Taking antibiotics for up to 30 days increases the risk of colon cancer by 8 percent, according to a study published this week in the British Medical Journal.
Antibiotics exposure beyond 30 days can increase the risk by 15 percent, researchers reported.
"The primary message of this study is the importance of antibiotic stewardship: not treating common viral infections with antibiotics, using them for the shortest time period possible, and using targeted antibiotics rather than broad spectrum ones," Cynthia L. Sears, a researcher at the Johns Hopkins Kimmel Cancer Center and study lead author, said in a news release.

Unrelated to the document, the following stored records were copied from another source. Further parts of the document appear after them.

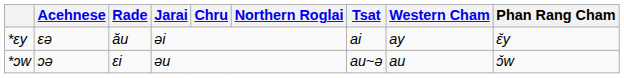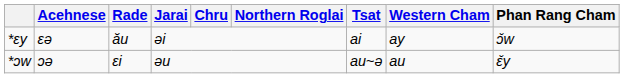*ɛy | Phan Rang Cham: ɛ̆y -> ɔ̆w
*ɔw | Phan Rang Cham: ɔ̆w -> ɛ̆y
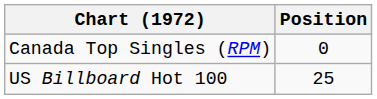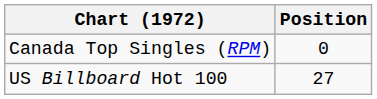US Billboard Hot 100 | Position: 25 -> 27
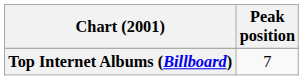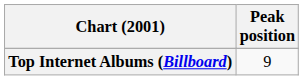Top Internet Albums (Billboard) | Peak position: 7 -> 9
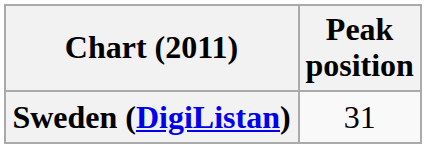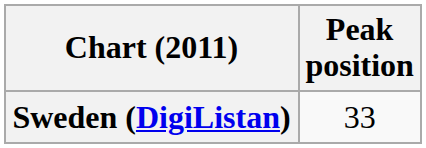Sweden (DigiListan) | Peak position: 31 -> 33
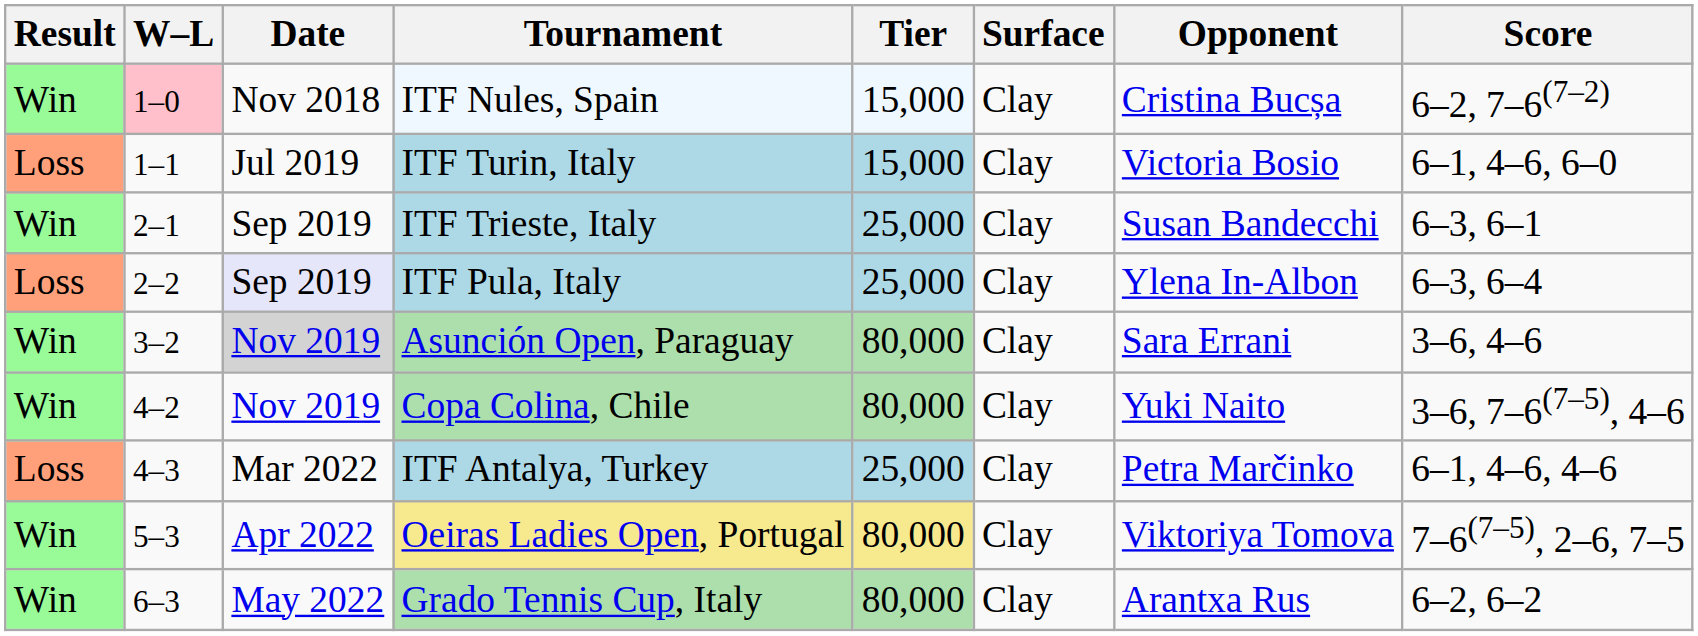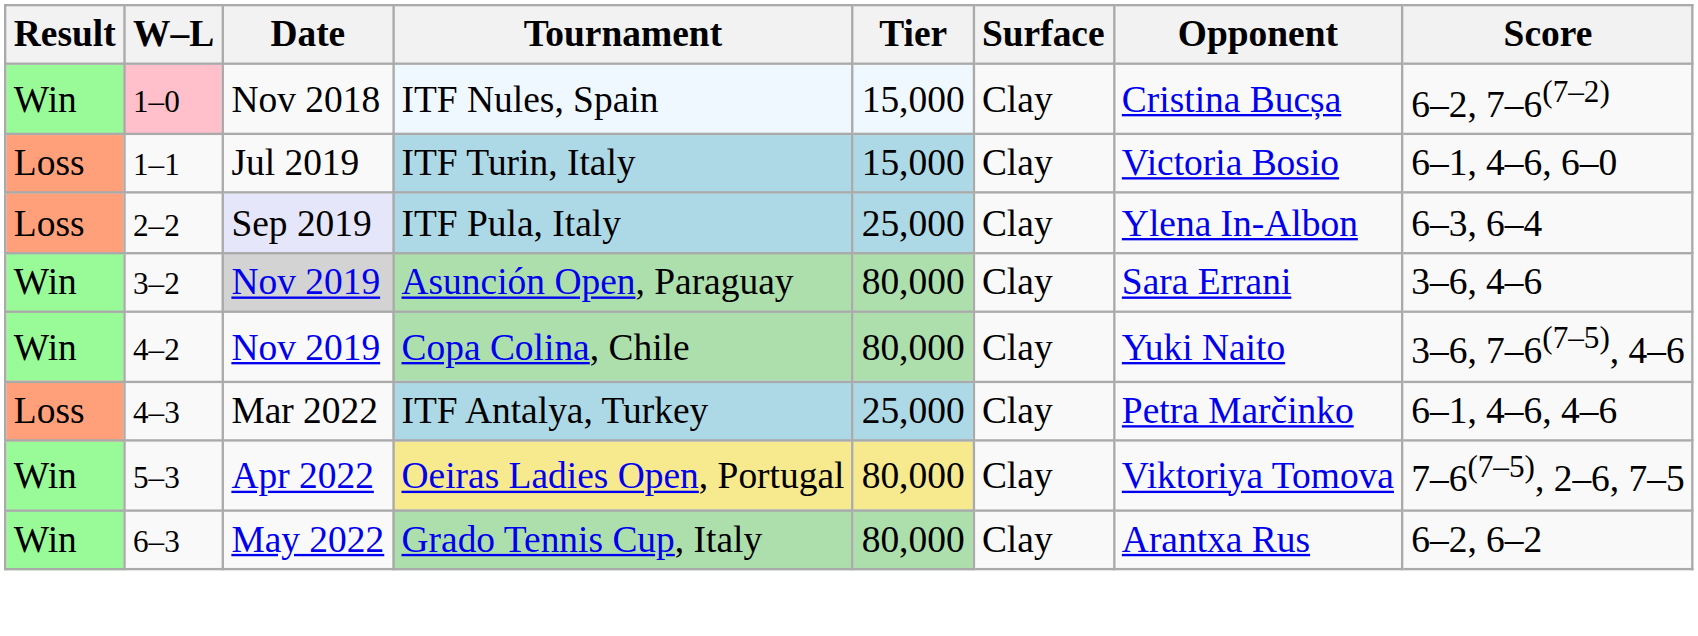- row: Win | 2–1 | Sep 2019 | ITF Trieste, Italy | 25,000 | Clay | Susan Bandecchi | 6–3, 6–1
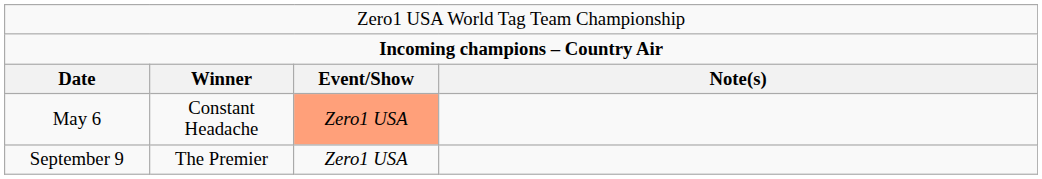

For the study, researchers combed through data from the Clinical Practice Research Datalink to look at the effects of antibiotics on nearly 29,000 patients with colon cancer. They compared this to data on more than 137,000 people patients without colon cancer.
To analyze the link between lifestyle and colon cancer, the researchers located patients with contributing factors for the condition, like history of alcohol use, diabetes, obesity and smoking.
About 73 percent of people with colon cancer were likely to have been exposed to antibiotics, along with carrying other risk factors for the condition. That's compared to 69 percent of people who have colon cancer but weren't exposed to antibiotics.
People who were exposed to antibiotics up to 10 years prior had a higher risk of colon cancer than those exposed beyond 10 years.
Conversely, antibiotics exposure longer than 60 days drove down the risk of rectal cancer, according to the researchers.
"This research adds to our understanding that these drugs can have significant off-target effects, including the induction of chronic illnesses," Sears said.